== Prompt ==
Could you copy each line of the entries that contains "JSON"?

Source texts of formatted documents

------------------------------------------------------------------------

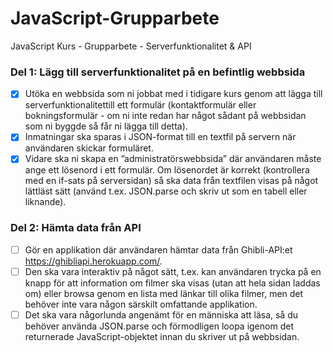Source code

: # JavaScript-Grupparbete
JavaScript Kurs - Grupparbete - Serverfunktionalitet &amp; API

### Del 1: Lägg till serverfunktionalitet på en befintlig webbsida

- [X]  Utöka en webbsida som ni jobbat med i tidigare kurs genom att lägga till serverfunktionalitettill ett formulär (kontaktformulär eller bokningsformulär - om ni inte redan har något sådant på webbsidan som ni byggde så får ni lägga till detta).
- [X] Inmatningar ska sparas i JSON-format till en textfil på servern när användaren skickar formuläret.
- [X] Vidare ska ni skapa en ”administratörswebbsida” där användaren måste ange ett lösenord i ett formulär. Om lösenordet är korrekt (kontrollera med en if-sats på serversidan) så ska data från textfilen visas på något lättläst sätt (använd t.ex. JSON.parse och skriv ut som en tabell eller liknande).

### Del 2: Hämta data från API
- [ ] Gör en applikation där användaren hämtar data från Ghibli-API:et https://ghibliapi.herokuapp.com/. 
- [ ] Den ska vara interaktiv på något sätt, t.ex. kan användaren trycka på en knapp för att information om filmer ska visas (utan att hela sidan laddas om) eller browsa genom en lista med länkar till olika filmer, men det behöver inte vara någon
särskilt omfattande applikation. 
- [ ] Det ska vara någorlunda angenämt för en människa att läsa, så du behöver använda JSON.parse och förmodligen loopa igenom det returnerade JavaScript-objektet innan du skriver ut på webbsidan.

------------------------------------------------------------------------

== Solution to the exercise ==
- [X] Inmatningar ska sparas i JSON-format till en textfil på servern när användaren skickar formuläret.
- [X] Vidare ska ni skapa en ”administratörswebbsida” där användaren måste ange ett lösenord i ett formulär. Om lösenordet är korrekt (kontrollera med en if-sats på serversidan) så ska data från textfilen visas på något lättläst sätt (använd t.ex. JSON.parse och skriv ut som en tabell eller liknande).
- [ ] Det ska vara någorlunda angenämt för en människa att läsa, så du behöver använda JSON.parse och förmodligen loopa igenom det returnerade JavaScript-objektet innan du skriver ut på webbsidan.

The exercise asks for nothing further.